## DATA IN THIS EXERCISE
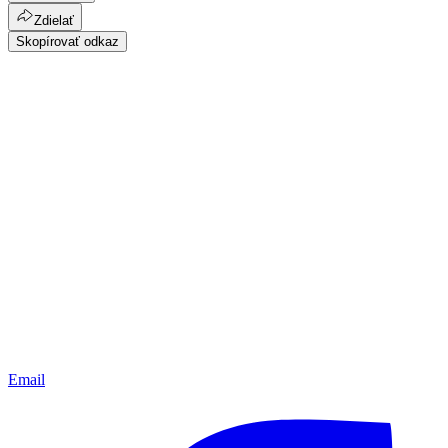
Zdielať
Skopírovať odkaz
Email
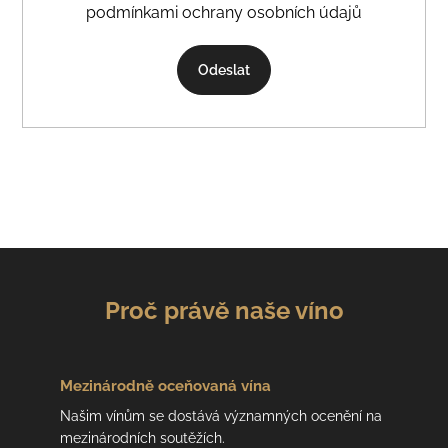
podmínkami ochrany osobních údajů
Odeslat
Proč právě naše víno
Mezinárodně
oceňovaná vína
Našim vínům se dostává významných ocenění na
mezinárodních soutěžích.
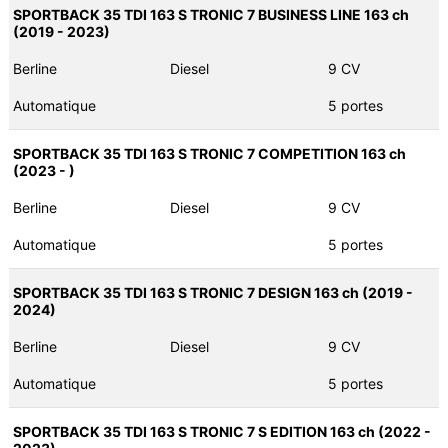
SPORTBACK 35 TDI 163 S TRONIC 7 BUSINESS LINE 163 ch
(2019 - 2023)
Berline
Diesel
9 CV
Automatique
5 portes
SPORTBACK 35 TDI 163 S TRONIC 7 COMPETITION 163 ch
(2023 - )
Berline
Diesel
9 CV
Automatique
5 portes
SPORTBACK 35 TDI 163 S TRONIC 7 DESIGN 163 ch (2019 -
2024)
Berline
Diesel
9 CV
Automatique
5 portes
SPORTBACK 35 TDI 163 S TRONIC 7 S EDITION 163 ch (2022 -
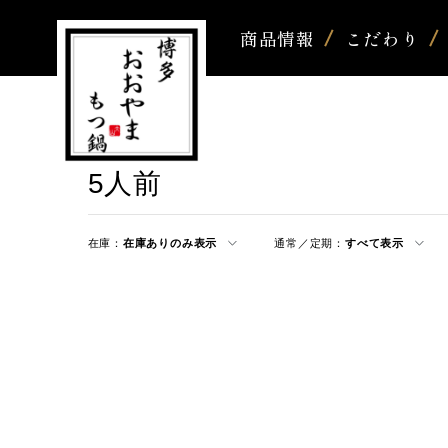
商品情報
こだわり
5人前
在庫：
在庫ありのみ表示
通常／定期：
すべて表示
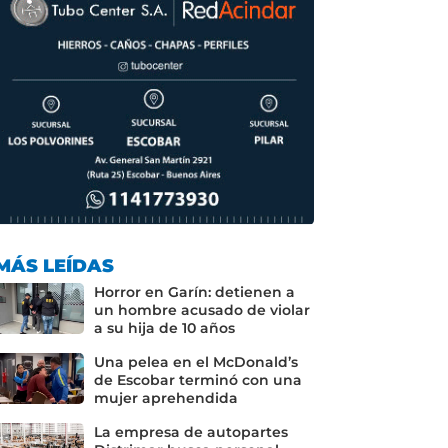
MÁS LEÍDAS
Horror en Garín: detienen a
un hombre acusado de violar
a su hija de 10 años
Una pelea en el McDonald’s
de Escobar terminó con una
mujer aprehendida
La empresa de autopartes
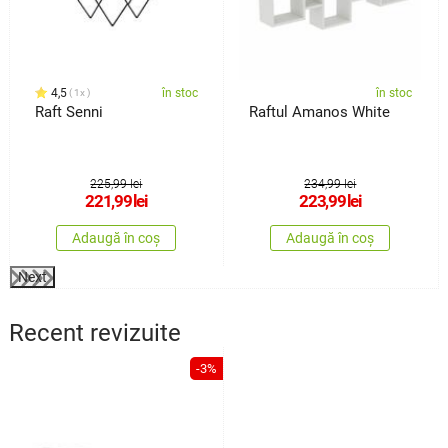
4,5
în stoc
în stoc
1x
Raft Senni
Raftul Amanos White
225,99 lei
234,99 lei
221,99
lei
223,99
lei
Adaugă în coș
Adaugă în coș
Next
Recent revizuite
-3%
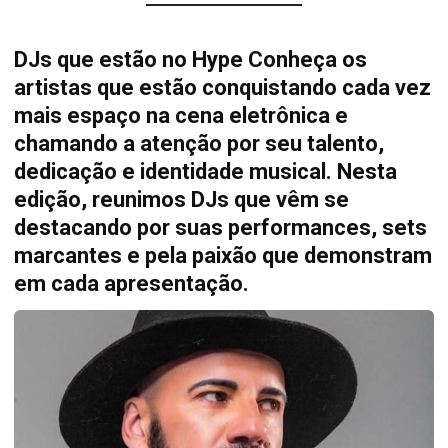
DJs que estão no Hype Conheça os
artistas que estão conquistando cada vez
mais espaço na cena eletrônica e
chamando a atenção por seu talento,
dedicação e identidade musical. Nesta
edição, reunimos DJs que vêm se
destacando por suas performances, sets
marcantes e pela paixão que demonstram
em cada apresentação.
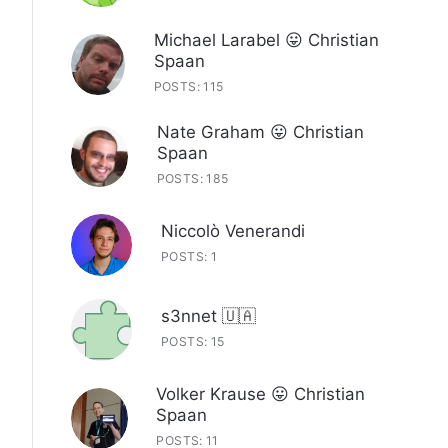
Michael Larabel 😛 Christian
Spaan
POSTS: 115
Nate Graham 😛 Christian
Spaan
POSTS: 185
Niccolò Venerandi
POSTS: 1
s3nnet 🇺🇦
POSTS: 15
Volker Krause 😛 Christian
Spaan
POSTS: 11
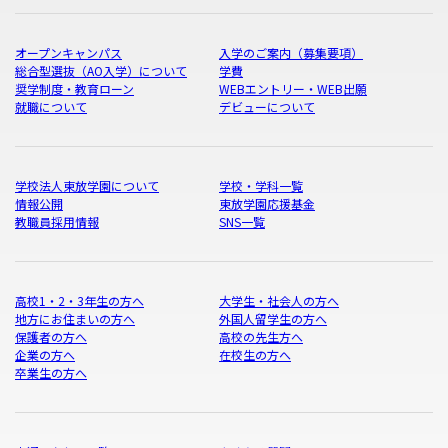
オープンキャンパス
入学のご案内（募集要項）
総合型選抜（AO入学）について
学費
奨学制度・教育ローン
WEBエントリー・WEB出願
就職について
デビューについて
学校法人東放学園について
学校・学科一覧
情報公開
東放学園応援基金
教職員採用情報
SNS一覧
高校1・2・3年生の方へ
大学生・社会人の方へ
地方にお住まいの方へ
外国人留学生の方へ
保護者の方へ
高校の先生方へ
企業の方へ
在校生の方へ
卒業生の方へ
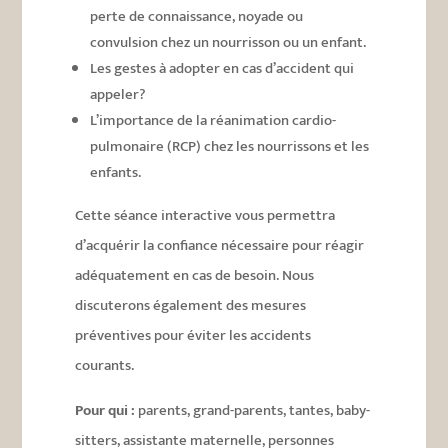
perte de connaissance, noyade ou
convulsion chez un nourrisson ou un enfant.
Les gestes à adopter en cas d’accident qui
appeler?
L’importance de la réanimation cardio-
pulmonaire (RCP) chez les nourrissons et les
enfants.
Cette séance interactive vous permettra
d’acquérir la confiance nécessaire pour réagir
adéquatement en cas de besoin. Nous
discuterons également des mesures
préventives pour éviter les accidents
courants.
Pour qui :
parents, grand-parents, tantes, baby-
sitters, assistante maternelle, personnes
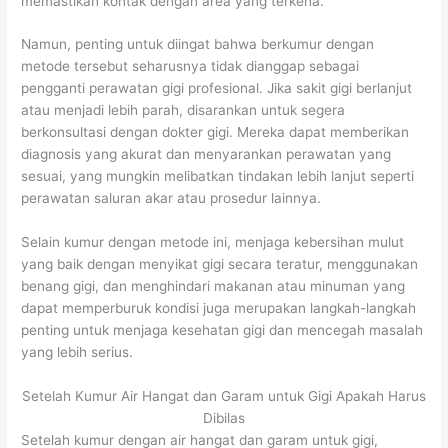
memastikan kontak dengan area yang terkena.
Namun, penting untuk diingat bahwa berkumur dengan
metode tersebut seharusnya tidak dianggap sebagai
pengganti perawatan gigi profesional. Jika sakit gigi berlanjut
atau menjadi lebih parah, disarankan untuk segera
berkonsultasi dengan dokter gigi. Mereka dapat memberikan
diagnosis yang akurat dan menyarankan perawatan yang
sesuai, yang mungkin melibatkan tindakan lebih lanjut seperti
perawatan saluran akar atau prosedur lainnya.
Selain kumur dengan metode ini, menjaga kebersihan mulut
yang baik dengan menyikat gigi secara teratur, menggunakan
benang gigi, dan menghindari makanan atau minuman yang
dapat memperburuk kondisi juga merupakan langkah-langkah
penting untuk menjaga kesehatan gigi dan mencegah masalah
yang lebih serius.
Setelah Kumur Air Hangat dan Garam untuk Gigi Apakah Harus
Dibilas
Setelah kumur dengan air hangat dan garam untuk gigi,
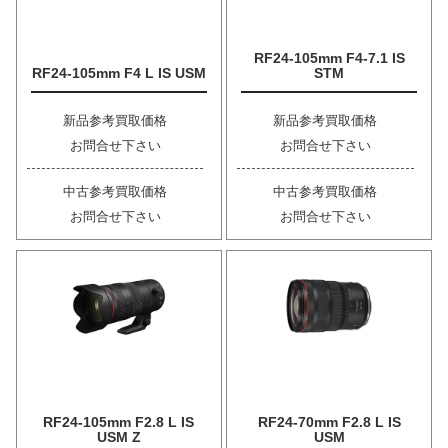
RF24-105mm F4-7.1 IS
RF24-105mm F4 L IS USM
STM
新品参考買取価格
新品参考買取価格
お問合せ下さい
お問合せ下さい
中古参考買取価格
中古参考買取価格
お問合せ下さい
お問合せ下さい
RF24-105mm F2.8 L IS
RF24-70mm F2.8 L IS
USM Z
USM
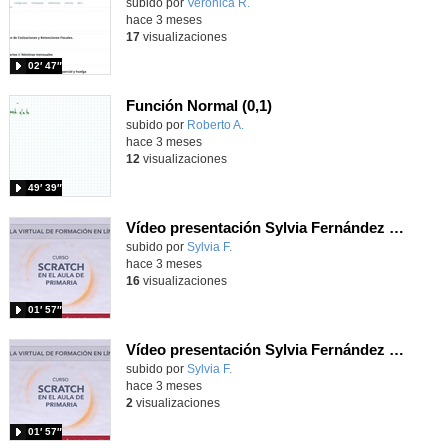
subido por
Veronica R.
-
hace 3 meses
17
visualizaciones
02′ 47″
Función Normal (0,1)
Contenido educativo.
subido por
Roberto A.
-
hace 3 meses
12
visualizaciones
49′ 39″
Vídeo presentación Sylvia Fernández Cardador Actividad 1.1
subido por
Sylvia F.
-
hace 3 meses
16
visualizaciones
01′ 57″
Vídeo presentación Sylvia Fernández Cardador Actividad 1.1.
subido por
Sylvia F.
-
hace 3 meses
2
visualizaciones
01′ 57″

## YOUR OBJECTIVE
Transcribe the full listing exactly, but keep every image out of it.

## TASK ANSWER
Zdielať
Skopírovať odkaz
Email
podmínkami ochrany osobních údajů
Odeslat
Proč právě naše víno
Mezinárodně
oceňovaná vína
Našim vínům se dostává významných ocenění na
mezinárodních soutěžích.
SPORTBACK 35 TDI 163 S TRONIC 7 BUSINESS LINE 163 ch
(2019 - 2023)
Berline
Diesel
9 CV
Automatique
5 portes
SPORTBACK 35 TDI 163 S TRONIC 7 COMPETITION 163 ch
(2023 - )
Berline
Diesel
9 CV
Automatique
5 portes
SPORTBACK 35 TDI 163 S TRONIC 7 DESIGN 163 ch (2019 -
2024)
Berline
Diesel
9 CV
Automatique
5 portes
SPORTBACK 35 TDI 163 S TRONIC 7 S EDITION 163 ch (2022 -
商品情報
こだわり
5人前
在庫：
在庫ありのみ表示
通常／定期：
すべて表示
MÁS LEÍDAS
Horror en Garín: detienen a
un hombre acusado de violar
a su hija de 10 años
Una pelea en el McDonald’s
de Escobar terminó con una
mujer aprehendida
La empresa de autopartes
4,5
în stoc
în stoc
1x
Raft Senni
Raftul Amanos White
225,99 lei
234,99 lei
221,99
lei
223,99
lei
Adaugă în coș
Adaugă în coș
Next
Recent revizuite
-3%
DJs que estão no Hype Conheça os
artistas que estão conquistando cada vez
mais espaço na cena eletrônica e
chamando a atenção por seu talento,
dedicação e identidade musical. Nesta
edição, reunimos DJs que vêm se
destacando por suas performances, sets
marcantes e pela paixão que demonstram
em cada apresentação.
Michael Larabel 😛 Christian
Spaan
POSTS: 115
Nate Graham 😛 Christian
Spaan
POSTS: 185
Niccolò Venerandi
POSTS: 1
s3nnet 🇺🇦
POSTS: 15
Volker Krause 😛 Christian
Spaan
POSTS: 11
オープンキャンパス
入学のご案内（募集要項）
総合型選抜（AO入学）について
学費
奨学制度・教育ローン
WEBエントリー・WEB出願
就職について
デビューについて
学校法人東放学園について
学校・学科一覧
情報公開
東放学園応援基金
教職員採用情報
SNS一覧
高校1・2・3年生の方へ
大学生・社会人の方へ
地方にお住まいの方へ
外国人留学生の方へ
保護者の方へ
高校の先生方へ
企業の方へ
在校生の方へ
卒業生の方へ
perte de connaissance, noyade ou
convulsion chez un nourrisson ou un enfant.
Les gestes à adopter en cas d’accident qui
appeler?
L’importance de la réanimation cardio-
pulmonaire (RCP) chez les nourrissons et les
enfants.
Cette séance interactive vous permettra
d’acquérir la confiance nécessaire pour réagir
adéquatement en cas de besoin. Nous
discuterons également des mesures
préventives pour éviter les accidents
courants.
Pour qui :
parents, grand-parents, tantes, baby-
sitters, assistante maternelle, personnes
memastikan kontak dengan area yang terkena.
Namun, penting untuk diingat bahwa berkumur dengan
metode tersebut seharusnya tidak dianggap sebagai
pengganti perawatan gigi profesional. Jika sakit gigi berlanjut
atau menjadi lebih parah, disarankan untuk segera
berkonsultasi dengan dokter gigi. Mereka dapat memberikan
diagnosis yang akurat dan menyarankan perawatan yang
sesuai, yang mungkin melibatkan tindakan lebih lanjut seperti
perawatan saluran akar atau prosedur lainnya.
Selain kumur dengan metode ini, menjaga kebersihan mulut
yang baik dengan menyikat gigi secara teratur, menggunakan
benang gigi, dan menghindari makanan atau minuman yang
dapat memperburuk kondisi juga merupakan langkah-langkah
penting untuk menjaga kesehatan gigi dan mencegah masalah
yang lebih serius.
Setelah Kumur Air Hangat dan Garam untuk Gigi Apakah Harus
Dibilas
Setelah kumur dengan air hangat dan garam untuk gigi,
RF24-105mm F4-7.1 IS
RF24-105mm F4 L IS USM
STM
新品参考買取価格
新品参考買取価格
お問合せ下さい
お問合せ下さい
中古参考買取価格
中古参考買取価格
お問合せ下さい
お問合せ下さい
RF24-105mm F2.8 L IS
RF24-70mm F2.8 L IS
USM Z
USM
subido por
Veronica R.
-
hace 3 meses
17
visualizaciones
02′ 47″
Función Normal (0,1)
Contenido educativo.
subido por
Roberto A.
-
hace 3 meses
12
visualizaciones
49′ 39″
Vídeo presentación Sylvia Fernández Cardador Actividad 1.1
subido por
Sylvia F.
-
hace 3 meses
16
visualizaciones
01′ 57″
Vídeo presentación Sylvia Fernández Cardador Actividad 1.1.
subido por
Sylvia F.
-
hace 3 meses
2
visualizaciones
01′ 57″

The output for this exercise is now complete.